Thursday, May 9, 2013

Precious Freedom



For everything we know about God's Word is summed up in a single sentence: Love others as you love yourself.  That's an act of true freedom.  If you bite and ravage each other, watch out - in no time at all you will be annihilating each other, and where will your precious freedom be then?
Galatians 5:14-15  The Message

They are taking a voyage through a difficult topic.  It started with kindness and a visit from the kindness lady.  Is kindness contagious?  Does kindness take courage?  Can random acts of kindness change the environment?  I watched their faces and saw their reactions.  Handwritten hearts line the hallway outside the classrooms.  Hearts written with witnessed acts of kindness - notes of encouragement, helping hands, compliments received - testimony.  But these are fifth graders.  In the middle of that hormonal period when body parts change, emotions bubble to the surface, adulthood descends.  Unskilled adulthood, deer-in-the-headlights adulthood - truly a middle age of uncertainty and chaos.  These fifth graders are struggling to understand cause and effect in this world they live in.  Can kindness be a cause AND an effect?

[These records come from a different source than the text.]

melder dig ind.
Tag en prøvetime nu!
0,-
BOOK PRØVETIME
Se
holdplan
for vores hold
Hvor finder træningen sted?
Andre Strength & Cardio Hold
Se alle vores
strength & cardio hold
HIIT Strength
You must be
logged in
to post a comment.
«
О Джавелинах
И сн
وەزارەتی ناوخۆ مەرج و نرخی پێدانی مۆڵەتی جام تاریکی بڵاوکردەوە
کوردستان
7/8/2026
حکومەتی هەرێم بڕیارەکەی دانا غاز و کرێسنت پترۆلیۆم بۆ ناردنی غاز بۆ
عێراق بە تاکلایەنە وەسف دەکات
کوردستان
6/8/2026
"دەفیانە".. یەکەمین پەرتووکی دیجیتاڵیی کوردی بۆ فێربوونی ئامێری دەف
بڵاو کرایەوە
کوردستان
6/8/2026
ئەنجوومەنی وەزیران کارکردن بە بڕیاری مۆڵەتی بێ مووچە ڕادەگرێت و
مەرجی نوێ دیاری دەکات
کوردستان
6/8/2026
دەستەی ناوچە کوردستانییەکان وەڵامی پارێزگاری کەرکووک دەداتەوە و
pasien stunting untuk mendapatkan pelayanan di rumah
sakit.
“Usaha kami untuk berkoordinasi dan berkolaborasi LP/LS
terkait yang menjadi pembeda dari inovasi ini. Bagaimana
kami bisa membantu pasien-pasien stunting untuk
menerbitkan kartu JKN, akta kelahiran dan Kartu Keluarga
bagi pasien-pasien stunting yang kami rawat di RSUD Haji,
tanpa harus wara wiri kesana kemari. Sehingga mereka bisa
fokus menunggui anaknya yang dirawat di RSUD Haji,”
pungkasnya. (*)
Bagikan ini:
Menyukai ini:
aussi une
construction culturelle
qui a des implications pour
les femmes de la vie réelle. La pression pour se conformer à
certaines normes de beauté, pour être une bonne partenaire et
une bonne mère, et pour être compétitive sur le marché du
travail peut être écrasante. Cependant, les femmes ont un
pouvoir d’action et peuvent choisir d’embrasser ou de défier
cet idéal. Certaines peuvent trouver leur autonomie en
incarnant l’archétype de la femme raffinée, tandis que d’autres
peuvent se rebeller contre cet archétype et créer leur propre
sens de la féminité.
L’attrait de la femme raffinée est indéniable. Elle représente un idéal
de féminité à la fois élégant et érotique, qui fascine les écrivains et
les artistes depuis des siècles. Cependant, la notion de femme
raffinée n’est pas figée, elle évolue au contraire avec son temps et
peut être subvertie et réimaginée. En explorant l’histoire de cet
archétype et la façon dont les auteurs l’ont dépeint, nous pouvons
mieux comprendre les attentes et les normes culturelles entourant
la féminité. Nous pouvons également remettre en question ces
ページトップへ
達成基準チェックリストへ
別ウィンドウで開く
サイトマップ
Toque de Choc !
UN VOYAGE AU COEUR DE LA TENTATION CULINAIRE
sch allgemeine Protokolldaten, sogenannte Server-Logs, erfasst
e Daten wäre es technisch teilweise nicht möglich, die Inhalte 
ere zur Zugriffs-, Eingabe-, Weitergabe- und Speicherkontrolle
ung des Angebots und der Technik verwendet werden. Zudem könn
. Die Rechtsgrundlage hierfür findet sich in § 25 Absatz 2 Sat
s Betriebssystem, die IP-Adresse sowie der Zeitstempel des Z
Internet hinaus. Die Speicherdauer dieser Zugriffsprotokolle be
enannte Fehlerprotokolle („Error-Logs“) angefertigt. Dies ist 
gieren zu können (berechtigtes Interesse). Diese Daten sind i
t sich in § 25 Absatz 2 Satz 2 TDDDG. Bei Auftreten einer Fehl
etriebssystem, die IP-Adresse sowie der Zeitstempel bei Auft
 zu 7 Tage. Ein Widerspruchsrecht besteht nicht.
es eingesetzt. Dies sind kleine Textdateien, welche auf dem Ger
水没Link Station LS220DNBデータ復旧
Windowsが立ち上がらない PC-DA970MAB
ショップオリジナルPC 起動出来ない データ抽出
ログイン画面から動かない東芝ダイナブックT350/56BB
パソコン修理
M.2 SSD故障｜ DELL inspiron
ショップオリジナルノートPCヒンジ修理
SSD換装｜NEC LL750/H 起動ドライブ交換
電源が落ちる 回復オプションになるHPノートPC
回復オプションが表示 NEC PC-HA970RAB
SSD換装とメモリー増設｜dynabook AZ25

 The voyage continues.  Into a darker theme.  What happens when kindness stops?  They have studied genocide - they have taken a brief journey into past events.  Inhumane events.  From a distant lens of time and space, the topic of genocide has entered the classroom.  The Pequot massacre - hundreds of Native Americans killed, burned, sold into slavery - the tribe annihilated for their land.  Because they were an inconvenience to the settlement of New England by European colonists so very long ago.

In another distant lens of time and space, these fifth graders have looked at Rwanda.  They have read how a whole group of people was pushed down and made to feel less-than-human.  They have read how another group was built up and given opportunity solely based on their ethnicity - the happy circumstance of their birth into the right tribe.  Then they read about revenge.  When the first group was raised up to lead, it lashed out at the others.  They called them cockroaches.  Cockroaches to be exterminated.

These fifth graders, these students, these children-growing-into-adults learned about the numbers.  Eight hundred thousand killed while the world stood by.  They learned about the words bystander, upstander, and perpetrator.  Tough words.  Responsible words.  Words of choice.

The voyage continues into the Holocaust.  The classes of students read a book together.  A book that told the story of a young Jewish boy in Germany - in the early years of Hitler's power.  In the early, taking-away-rights-little-by-little-discriminating years.  The book showed the choices made - the choice of joining the Nazi party in order to support a family because being a member provided opportunity - a job, apartment, food.  It showed the choice of participating in mob violence, stirring the blood to boil over into destruction.  It showed the very narrow choices left for friendship between two German families - Jewish and not.  The book was straightforward - plain language and simple sentences.  It was not about the concentration camps.  It did not describe the planned extermination of an entire population of people.  It did not detail starvation, or incidences of violence.  It was not bloody.  Disbelief and horror grew in the reading as the students realized how small changes had led to greater changes.  Small acts of discrimination led to impossible circumstance for an entire population.  The main character died in the end, killed in an air raid because he wasn't allowed into the bomb shelter.  He was, after all, a Jew.

"Why didn't the the Jews just leave?" Students asked with incredulous voices.  "If he was older, he would have been ok," they said.  "If he was older, he would have known how and where to go to get away from the bombs.  He would have been faster.  He could have run."  It was unbelievable, to these students, that there could be situations of no escape.  No escape from bombs that fell from the sky.  No safe place.  No escape from a country that was literally making life impossible.  Rules and regulations that took away any option for survival.

The students raised their hands, taking turns, sitting on the carpet, gathered together, discussing this book about these events that happened so long ago and so far away from their experience, from their time, from their lives.  They discussed.  They made connections to the reading about Rwanda - the reading about the Pequot.  On the carpet.  In the classroom.  Where they could raise their hands and speak their minds.  In precious freedom.  Where being older was a solution.

Looking through books about the Holocaust, in anticipation of a field trip to the Holocaust Museum,  they saw photos of children who had died - old people who had died - couples and families.  The voice of humanity spoke through one of the fifth graders.  "Children and old people?  That's just not right - they weren't going to hurt anyone..."

The voyage isn't over.  It is a hard lesson, a difficult idea.  Students will soon make a connection that is very real in their lives.  Not through a lens of long ago and far away.  A connection that happens everyday - even in the classroom - even on the carpet.  Students will soon make a connection between kindness, discrimination, genocide, and bullying.  Bullying on the playground, in the hallways, on the carpet.  The act of bullying - the possible results of bullying.  Bullying left unchecked - bullying encouraged - or bullying stopped.  They will understand the roles of bystander and upstander.  They will know the consequences of their choices.  It's a hard lesson, a difficult idea.  Precious freedom.

Thank you, God, for our children.  For their safety, for their innocence, for their questions, for their humanity.  Help them to grow and mature in you.  Thank you for precious freedom.